In November 2011, The Department of Health and Human Services’ Office for Civil Rights (OCR) announced a new effort to audit covered entity and business associate compliance under Health Insurance Portability and Accountability Act (HIPAA) Privacy and Security Rules, as amended by the Health Information Technology for Economic and Clinical Health (HITECH) Act (HIPAA and HITECH are jointly referred to as HIPAA.
As authorized and required under HIPAA, OCR will begin conducting HIPAA compliance audits at covered entities and business associates in order to uncover risks or vulnerabilities in the privacy and security rules under HIPAA. OCR is expected to perform 150 audits by the end of 2012. The Audit Program is primarily intended to improve OCR’s understanding of compliance efforts with particular aspects of the Standards, to determine what types of technical assistance should be developed and to determine what types of corrective actions are being developed. OCR will share best practices identified during the Pilot Audit Program and issue guidance on common compliance challenges, but it will not publish a list of the audited covered entities or any findings of an audit that could identify an audited entity. The OCR has engaged a private contractor, accounting firm KPMG LLP, to conduct the audits. Entities that are being audited will be required to respond to KPMG document requests within 10 business days of receipt and will likely have 30 to 90 days’ notice of the on-site visit by KPMG. The on-site visit will last three to 10 business days depending on the complexity of the organization. KPMG will provide its draft report to the audited entity for review and comment, give the entity 10 business days for that review and then submit its final report to OCR.

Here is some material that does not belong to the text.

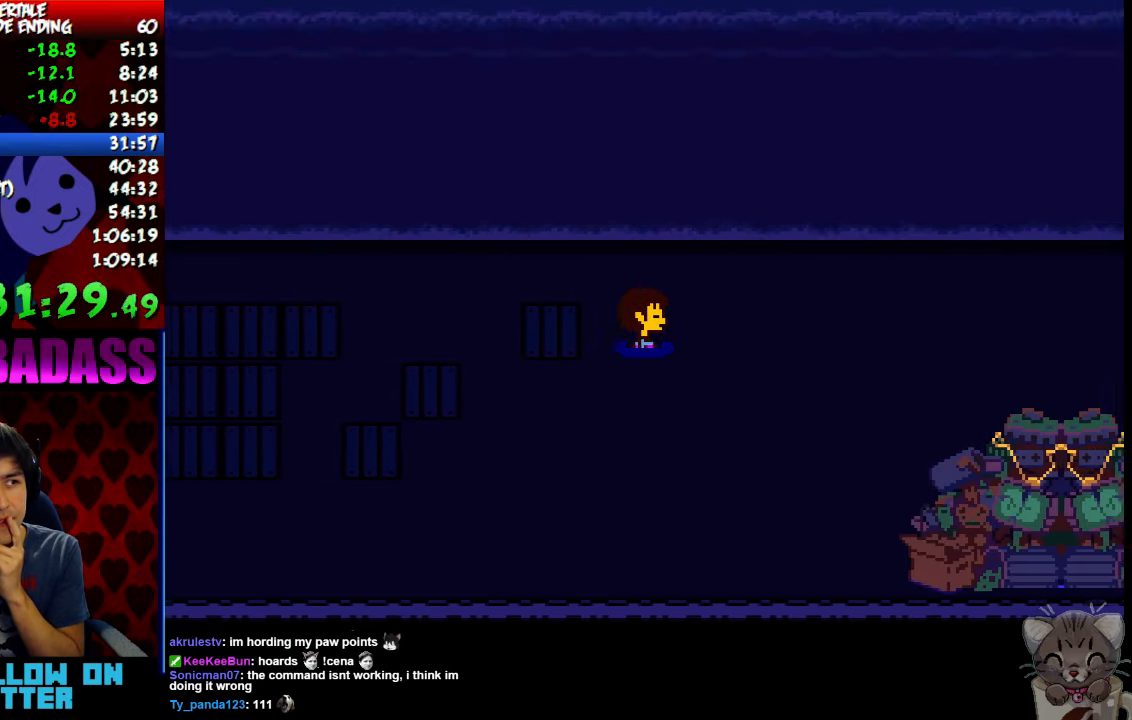
{"keys": ["right"], "events": []}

Under Section 13411, any covered entity or business associate is eligible to be audited. For the pilot program, however, only covered entities will be targeted. OCR states that it will use a selection of a broad range of covered entities in order to ensure its auditing protocols are put to the test across a wide variety of scenarios. Specifically, OCR cites “covered individual and organizational providers of health services, health plans of all sizes and functions, and health care clearinghouses” as potential targets for the pilot. According to OCR’s audit protocols, the goal is to complete each audit within 180 days from the date the notification letter is sent.
Even though business associates are excluded from direct consideration for the pilot, it is possible that a target’s business associate could be indirectly implicated in a pilot audit. HIPAA requires that all Business Associates comply with and be directly subject to the rules and regulations promulgated under HIPAA. HIPAA requires that Business Associate agree to such obligations pursuant to contracts between the covered entity and the Business Associate (known as Business Associate Agreements). While the pilot-program will only select a very small percentage of covered entities to be audited, it is representative of OCR’s stepped up efforts to enforce and ensure compliance. Accordingly, it would be prudent for covered entities, as well as Business Associates to revisit their HIPAA/HITECH compliance policies and procedures and ensure that they have completed and documented at least one security risk assessment consistent with the HIPAA security standards.